%%

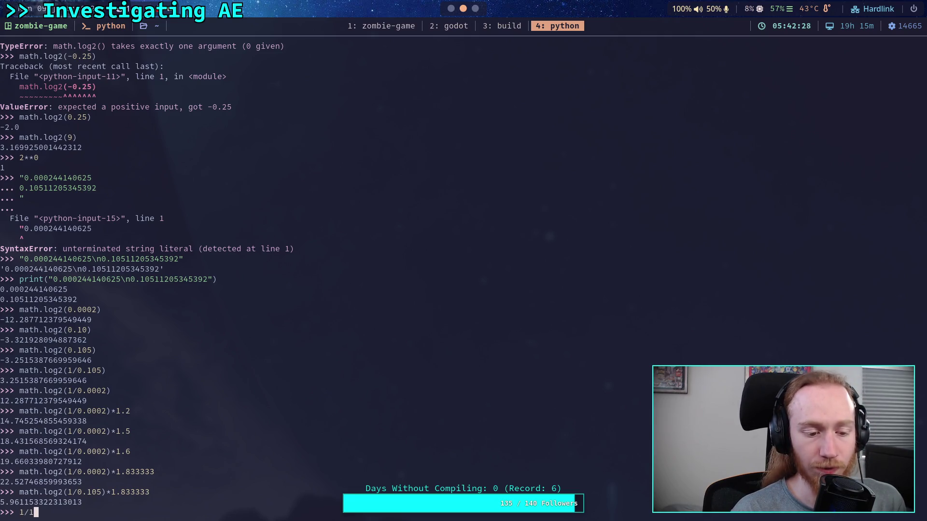
pyautogui.press('Return')
# Step: Wrap 0.105 in parentheses in math.log2(1/0.105)*1.833333, then erase the line
pyautogui.press('Up')
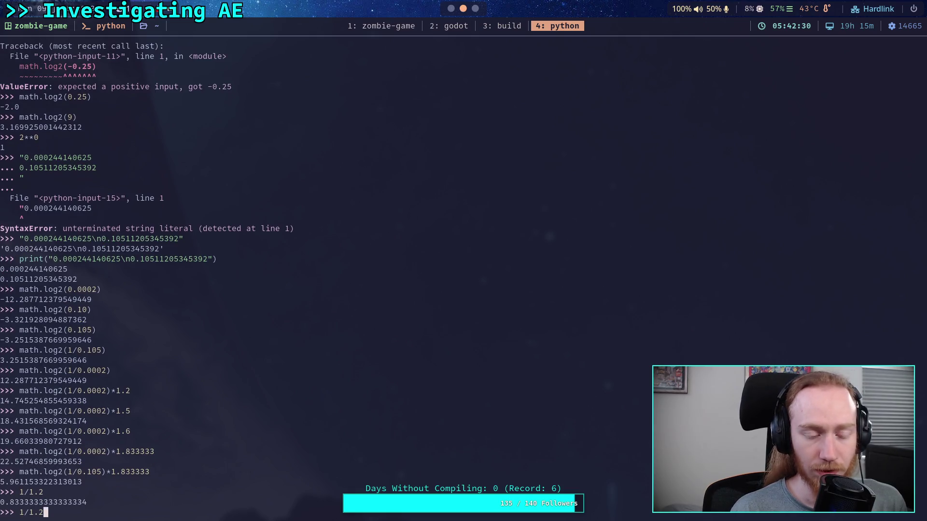
pyautogui.press('Left')
pyautogui.press('Left')
pyautogui.press('Left')
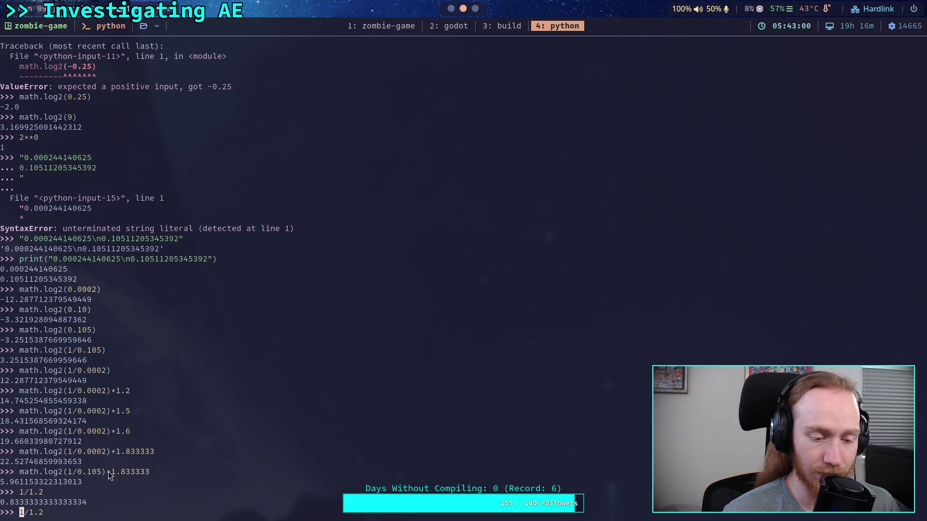
pyautogui.press('Up')
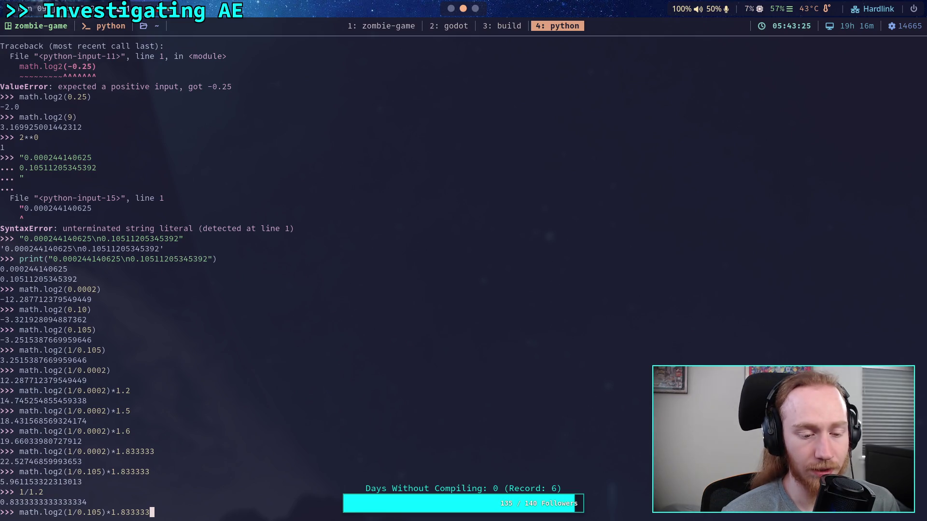
pyautogui.press('Left')
pyautogui.press('Left')
pyautogui.press('Left')
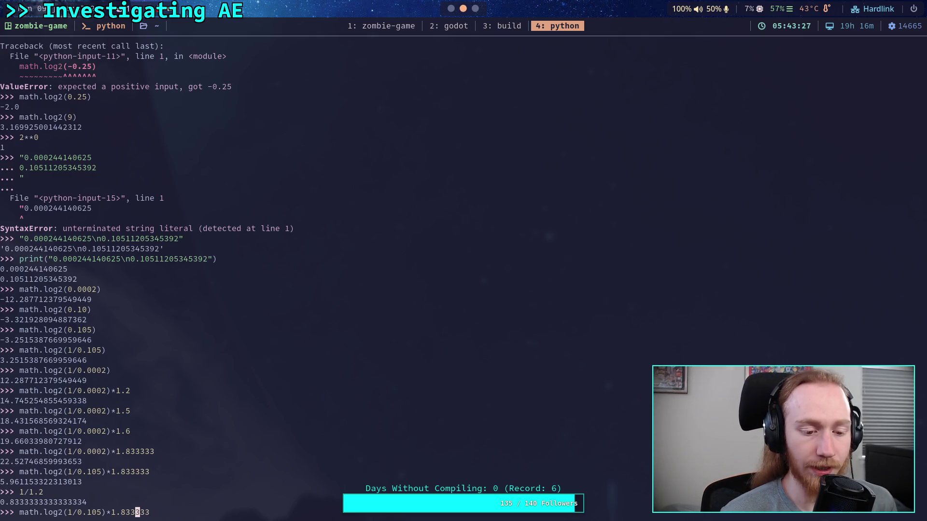
pyautogui.write('(')
pyautogui.press('Right')
pyautogui.press('Right')
pyautogui.press('Right')
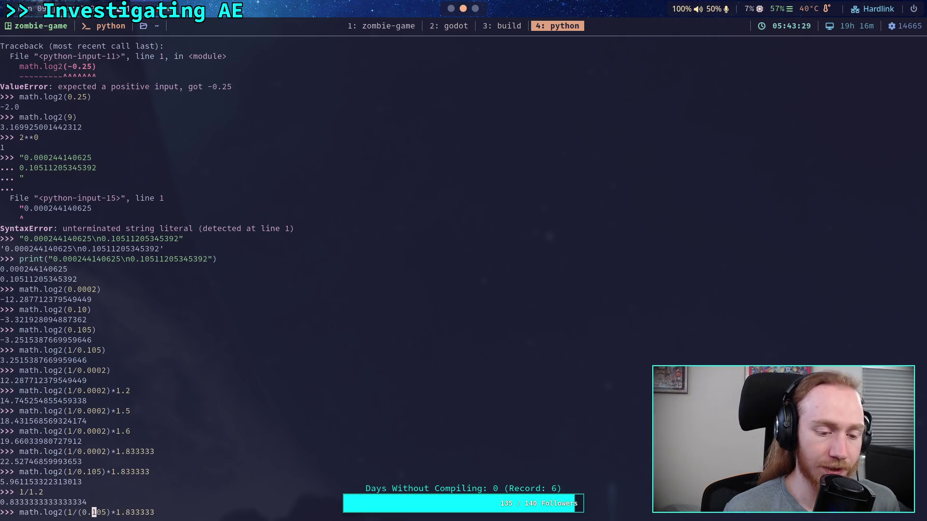
pyautogui.write(')')
pyautogui.press('Left')
pyautogui.press('Left')
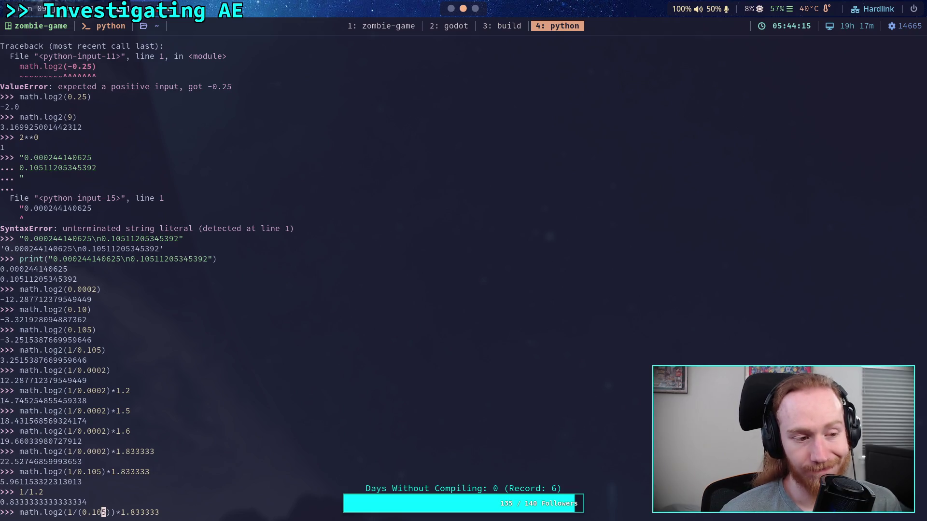
pyautogui.click(98, 512)
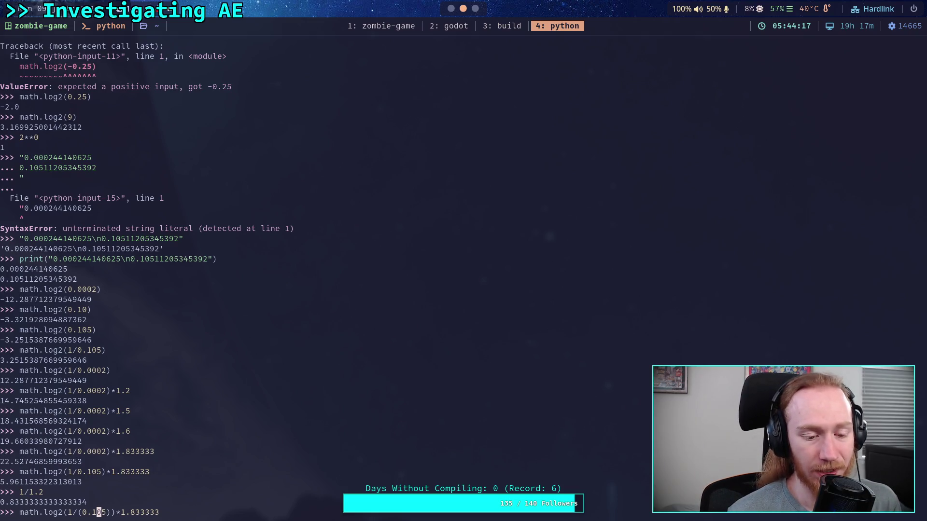
pyautogui.press('Right')
pyautogui.press('Right')
pyautogui.press('End')
pyautogui.press('BackSpace')
pyautogui.press('BackSpace')
pyautogui.press('BackSpace')
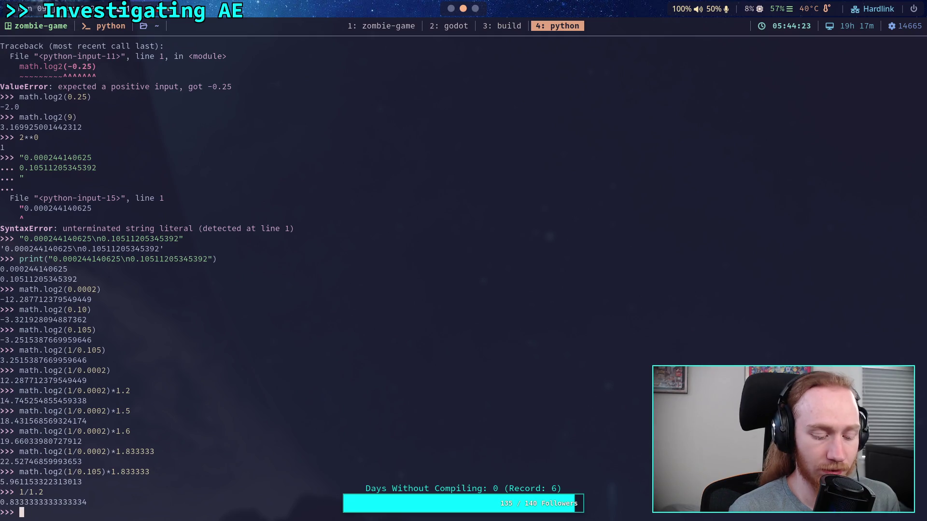
# Step: Evaluate (2**0.0002) ≈ 1.00014 and (2**0.105) ≈ 1.0755
pyautogui.write(')')
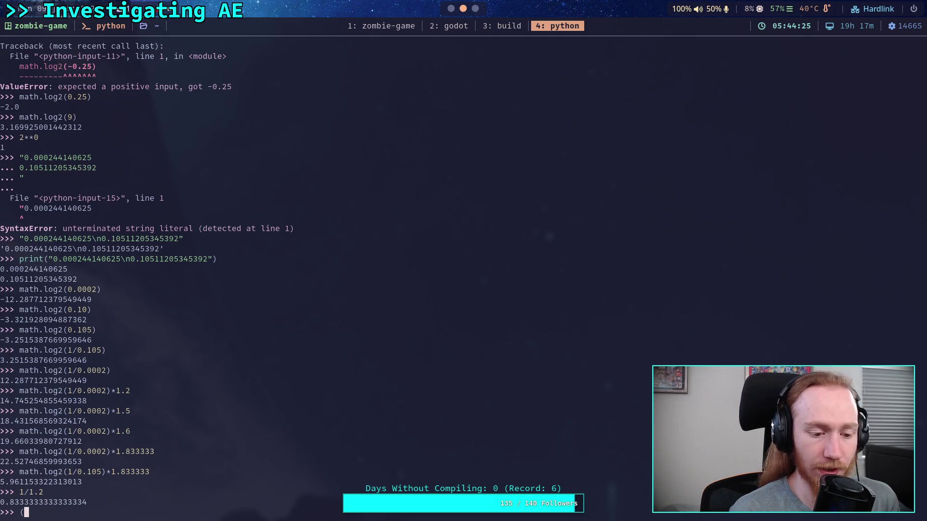
pyautogui.write('2**')
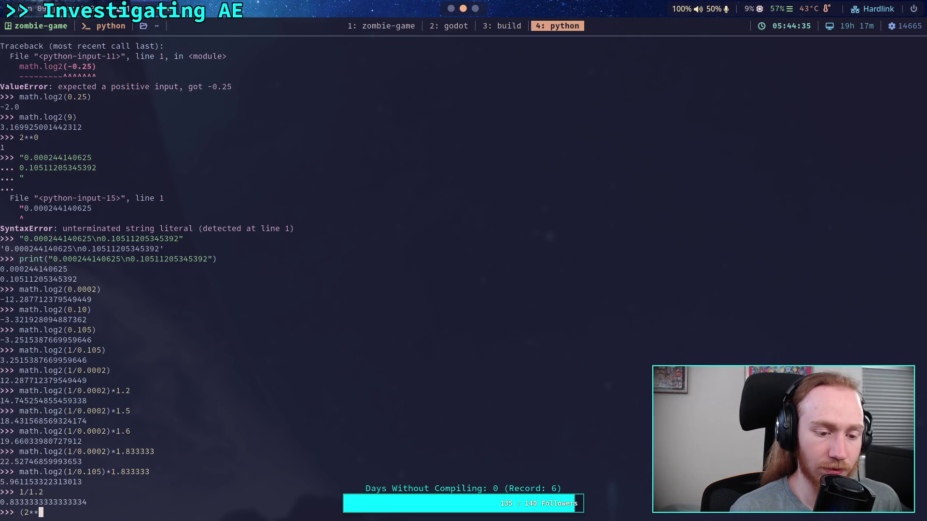
pyautogui.write('0.0002')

%%

Pictures are to be omitted; set down the rest of the entries exactly as given.

- _PROBLEM SOLUTION_:
pyautogui.press('Return')
# Step: Wrap 0.105 in parentheses in math.log2(1/0.105)*1.833333, then erase the line
pyautogui.press('Up')
pyautogui.press('Left')
pyautogui.press('Left')
pyautogui.press('Left')
pyautogui.press('Up')
pyautogui.press('Left')
pyautogui.press('Left')
pyautogui.press('Left')
pyautogui.write('(')
pyautogui.press('Right')
pyautogui.press('Right')
pyautogui.press('Right')
pyautogui.write(')')
pyautogui.press('Left')
pyautogui.press('Left')
pyautogui.click(98, 512)
pyautogui.press('Right')
pyautogui.press('Right')
pyautogui.press('End')
pyautogui.press('BackSpace')
pyautogui.press('BackSpace')
pyautogui.press('BackSpace')
# Step: Evaluate (2**0.0002) ≈ 1.00014 and (2**0.105) ≈ 1.0755
pyautogui.write(')')
pyautogui.write('2**')
pyautogui.write('0.0002')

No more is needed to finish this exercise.